Certain classes of CUR algorithms, also referred to as cross or pseudoskeleton algorithms, are widely used for low-rank matrix approximation when direct access to all matrix entries is costly. Their key advantage lies in constructing a rank-r approximation by sampling only r columns and r rows of the target matrix. This property makes them particularly attractive for reduced-order modeling of nonlinear matrix differential equations, where nonlinear operations on low-rank matrices can otherwise produce high-rank or even full-rank intermediates that must subsequently be truncated to rank $r$. CUR cross algorithms bypass the intermediate step and directly form the rank-$r$ matrix. However, standard cross algorithms may suffer from loss of accuracy in some settings, limiting their robustness and broad applicability. In this work, we propose a cross oversampling algorithm that augments the intersection with additional sampled columns and rows. We provide an error analysis demonstrating that the proposed oversampling improves robustness. We also present an algorithm that adaptively selects the number of oversampling entries based on efficiently computable indicators. We demonstrate the performance of the proposed CUR algorithm for time integration of several nonlinear stochastic PDEs on low-rank matrix manifolds.
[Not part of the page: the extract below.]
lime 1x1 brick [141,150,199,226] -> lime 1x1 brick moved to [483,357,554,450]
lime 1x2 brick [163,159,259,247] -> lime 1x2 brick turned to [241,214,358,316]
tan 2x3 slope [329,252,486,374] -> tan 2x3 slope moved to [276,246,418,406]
翻译：CUR算法（亦称交叉或伪骨架算法）的某些类别被广泛用于低秩矩阵逼近，当直接访问所有矩阵元素代价高昂时。其关键优势在于仅通过采样目标矩阵的r列和r行即可构建秩r逼近。这一特性使其在非线性矩阵微分方程的降阶建模中尤为引人注目，因为对低秩矩阵的非线性运算可能产生高秩甚至满秩的中间结果，随后必须截断至秩$r$。CUR交叉算法绕过了中间步骤，直接形成秩-$r$矩阵。然而，标准交叉算法在某些场景下可能面临精度损失问题，限制了其鲁棒性与广泛适用性。本研究提出一种交叉过采样算法，通过额外采样列与行来增强交集。我们提供的误差分析表明，所提出的过采样策略能提升算法鲁棒性。同时，我们提出一种基于高效可计算指标自适应选择过采样条目数量的算法。我们通过多个非线性随机偏微分方程在低秩矩阵流形上的时间积分案例，展示了所提出CUR算法的性能表现。